*TASK DETAILS*
Could you filter the records below and return each line that holds "pour"?

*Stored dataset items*
++++++

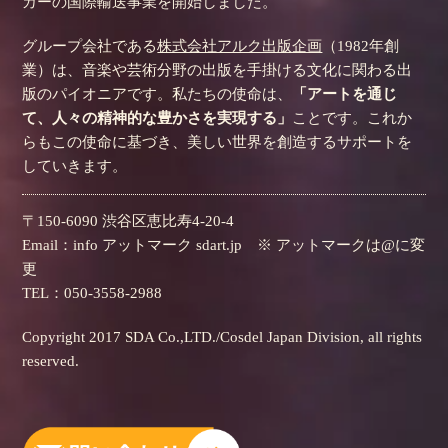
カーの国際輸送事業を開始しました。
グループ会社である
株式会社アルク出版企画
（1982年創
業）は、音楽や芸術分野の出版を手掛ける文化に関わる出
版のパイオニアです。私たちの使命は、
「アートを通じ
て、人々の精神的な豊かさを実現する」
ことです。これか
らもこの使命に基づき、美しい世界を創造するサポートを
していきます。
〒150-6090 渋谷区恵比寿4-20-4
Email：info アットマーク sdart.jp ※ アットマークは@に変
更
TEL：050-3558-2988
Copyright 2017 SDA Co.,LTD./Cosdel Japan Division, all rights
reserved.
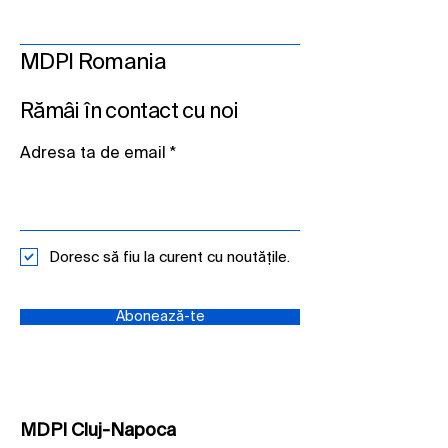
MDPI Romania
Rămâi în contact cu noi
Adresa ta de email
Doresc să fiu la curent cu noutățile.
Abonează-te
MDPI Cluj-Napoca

++++++

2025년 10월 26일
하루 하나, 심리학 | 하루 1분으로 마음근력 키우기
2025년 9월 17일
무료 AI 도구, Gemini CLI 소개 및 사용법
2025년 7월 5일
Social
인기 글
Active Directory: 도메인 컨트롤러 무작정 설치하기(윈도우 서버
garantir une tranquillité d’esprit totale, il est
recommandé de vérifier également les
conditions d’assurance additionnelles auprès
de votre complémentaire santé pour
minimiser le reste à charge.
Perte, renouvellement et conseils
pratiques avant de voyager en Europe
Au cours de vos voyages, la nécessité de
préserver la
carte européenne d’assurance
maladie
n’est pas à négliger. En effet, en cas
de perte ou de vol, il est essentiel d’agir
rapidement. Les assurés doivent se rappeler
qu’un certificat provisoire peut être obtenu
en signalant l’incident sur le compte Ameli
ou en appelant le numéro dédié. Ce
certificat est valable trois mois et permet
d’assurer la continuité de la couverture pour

++++++

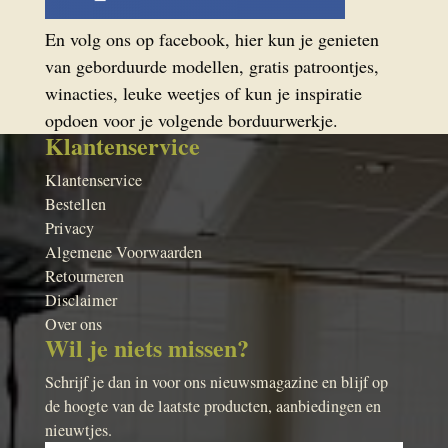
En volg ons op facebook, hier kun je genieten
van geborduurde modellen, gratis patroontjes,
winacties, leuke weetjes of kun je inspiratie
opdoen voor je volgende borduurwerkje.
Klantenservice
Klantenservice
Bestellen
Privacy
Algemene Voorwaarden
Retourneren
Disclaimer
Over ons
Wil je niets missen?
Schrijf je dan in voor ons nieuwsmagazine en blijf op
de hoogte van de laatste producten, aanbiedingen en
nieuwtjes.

++++++

*SOLUTION FOR THIS PROBLEM*
de votre complémentaire santé pour
d’assurer la continuité de la couverture pour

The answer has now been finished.